The Ph.D. Program in History

at the Graduate Center of the City University of New York

GC Events

12-13 A Bifurcated Enclave: The Peculiar Economic Evolution of the Cuban Population of the United States

The Bildner Center presents

A Bifurcated Enclave: The Peculiar Economic Evolution of the Cuban Population of the United States

 

Alejandro Portes
Howard Harrison and Gabrielle Snyder Beck Professor of Sociology and director of the Center for Migration and Development at Princeton University

 

Friday, December 13, 2013, 4 PM
The Graduate Center, Room 9204/05
365 Fifth Avenue (@ 34th Street)

 

This event is a collaborative effort by The Bildner Center, the New York Immigration Seminar Series and the PhD Program in Sociology of the Graduate Center of the City University of New York.

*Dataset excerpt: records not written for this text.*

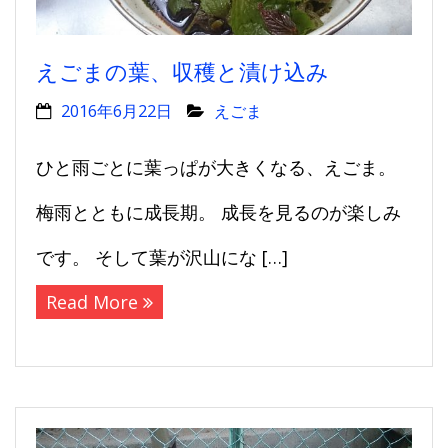
えごまの葉、収穫と漬け込み
2016年6月22日
えごま
ひと雨ごとに葉っぱが大きくなる、えごま。
梅雨とともに成長期。 成長を見るのが楽しみ
です。 そして葉が沢山にな […]
Read More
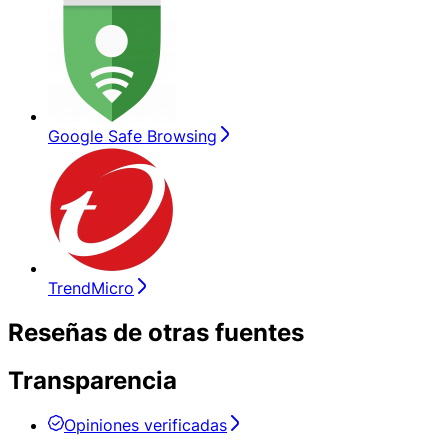
Google Safe Browsing
TrendMicro
Reseñas de otras fuentes
Transparencia
Opiniones verificadas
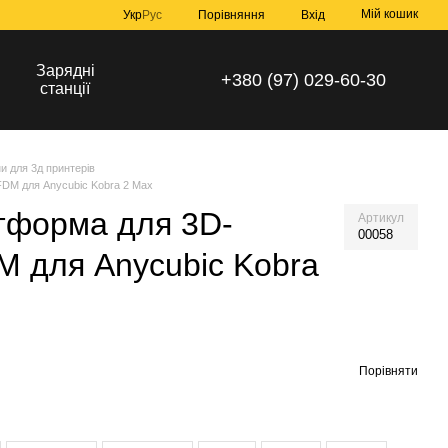
Мій кошик
Порівняння
Укр
Рус
Вхід
Зарядні
+380 (97) 029-60-30
станції
и для 3д принтерів
FDM для Аnycubic Kobra 2 Max
тформа для 3D-
Артикул
00058
M для Аnycubic Kobra
Порівняти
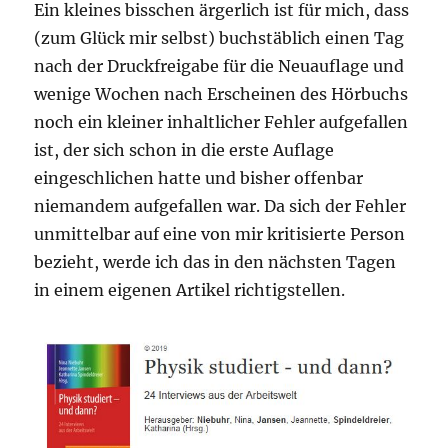
Ein kleines bisschen ärgerlich ist für mich, dass
(zum Glück mir selbst) buchstäblich einen Tag
nach der Druckfreigabe für die Neuauflage und
wenige Wochen nach Erscheinen des Hörbuchs
noch ein kleiner inhaltlicher Fehler aufgefallen
ist, der sich schon in die erste Auflage
eingeschlichen hatte und bisher offenbar
niemandem aufgefallen war. Da sich der Fehler
unmittelbar auf eine von mir kritisierte Person
bezieht, werde ich das in den nächsten Tagen
in einem eigenen Artikel richtigstellen.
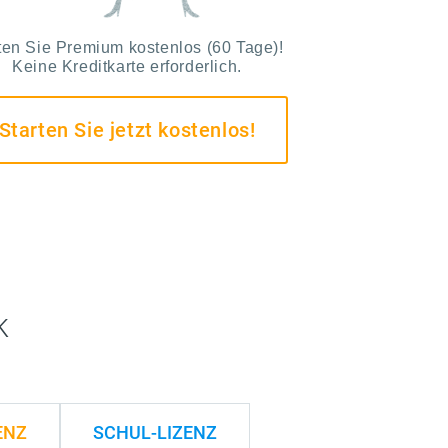
ten Sie Premium kostenlos (60 Tage)!
Keine Kreditkarte erforderlich.
Starten Sie jetzt kostenlos!
k
ENZ
SCHUL-LIZENZ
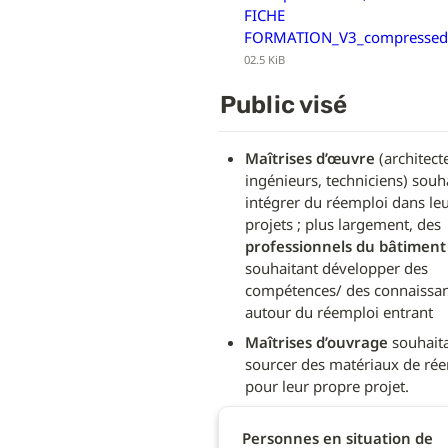
FICHE
FORMATION_V3_compressed
02.5 KiB
Public visé
Maîtrises d’œuvre
 (architecte
ingénieurs, techniciens) souha
intégrer du réemploi dans leu
projets ; plus largement, des 
professionnels du bâtiment
souhaitant développer des 
compétences/ des connaissan
autour du réemploi entrant
Maîtrises d’ouvrage
 souhaita
sourcer des matériaux de rée
pour leur propre projet.
Personnes en situation de 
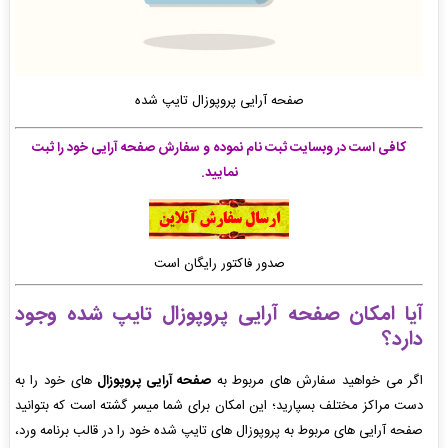
صفحه آرایی پروپوزال تایپ شده
کافی است در وبسایت ثبت نام نموده و سفارش صفحه آرایی خود را ثبت
نمایید.
صدور فاکتور رایگان است
آیا امکان
صفحه آرایی پروپوزال
تایپ شده وجود
دارد؟
اگر می خواهید سفارش های مربوط به
صفحه آرایی پروپوزال
های خود را به
دست مراکز مختلف بسپارید؛ این امکان برای شما میسر گشته است که بتوانید
صفحه آرایی های مربوط به پروپوزال های تایپ شده خود را در قالب برنامه ورد،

Alejandro Portes is Howard Harrison and Gabrielle Snyder Beck Professor of Sociology and director of the Center for Migration and Development at Princeton University. He is the author of 250 articles and chapters on national development, international migration, Latin American and Caribbean urbanization, and economic sociology. He has published 30 books and special issues. His books include Institutions Count: Their Role and Significance in Latin American Development (2012), Economic Sociology: A Systematic Inquiry (2010), City on the Edge – the Transformation of Miami (California 1993), co-authored with Alex Stepick and winner of the Robert Park Award for best book in urban sociology and the Anthony Leeds Award for best book in urban anthropology in 1995; and Immigrant America: A Portrait, 3rd edition, (California 2006), designated as a Centennial Publication by the University of California Press in 1996. In 2008, he received the annual Award for Scientific Reviewing (Social and Political Sciences) from the National Academy of Sciences. In 2009, he was elected to the American Philosophical Society and, in 2010; he received the W.E.B. DuBois Career of Distinguished Scholarship Award from the American Sociological Association. His current research is on the adaptation process of the immigrant second generation in comparative perspective, the role of institutions on national development, and immigration and the American health system.